» **Task statement**:
Count how many lines contain the string "region", matching case exactly, and reply with only that number.

» **Material**:
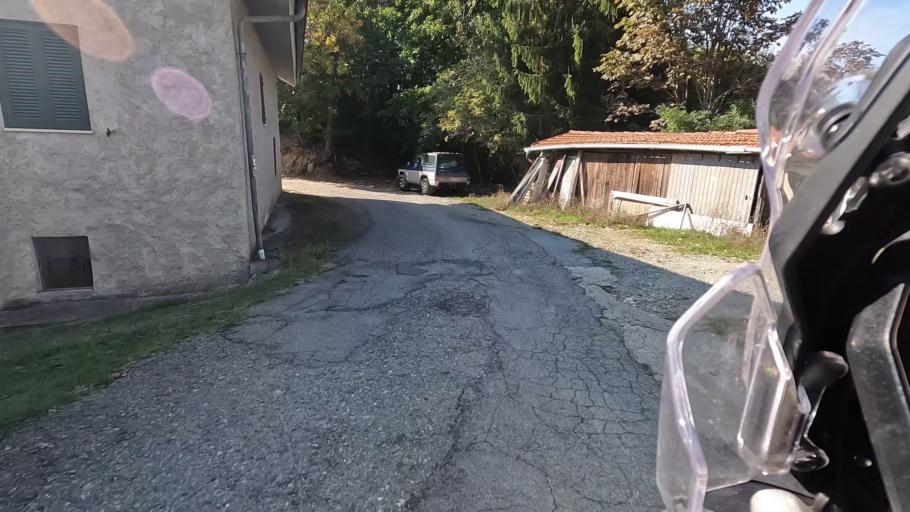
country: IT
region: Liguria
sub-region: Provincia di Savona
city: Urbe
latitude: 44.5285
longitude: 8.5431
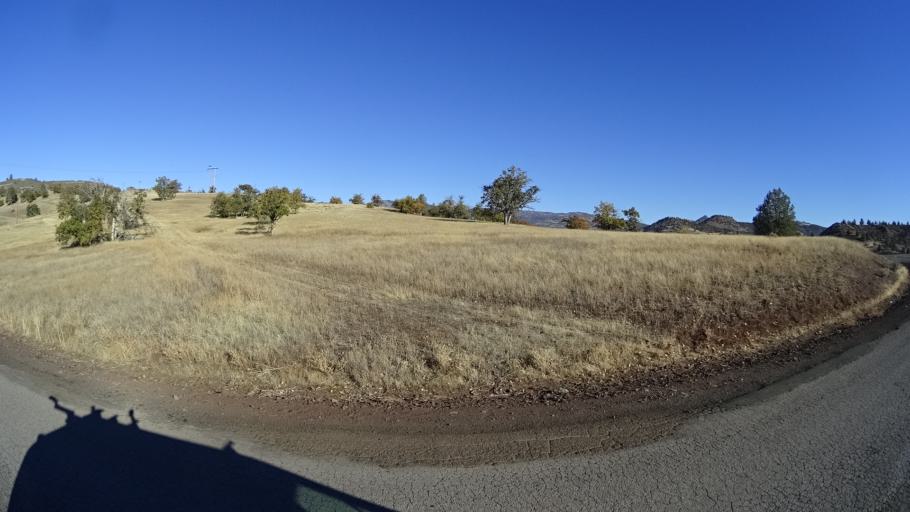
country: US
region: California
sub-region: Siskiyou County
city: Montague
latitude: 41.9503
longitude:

» **Full output**:
4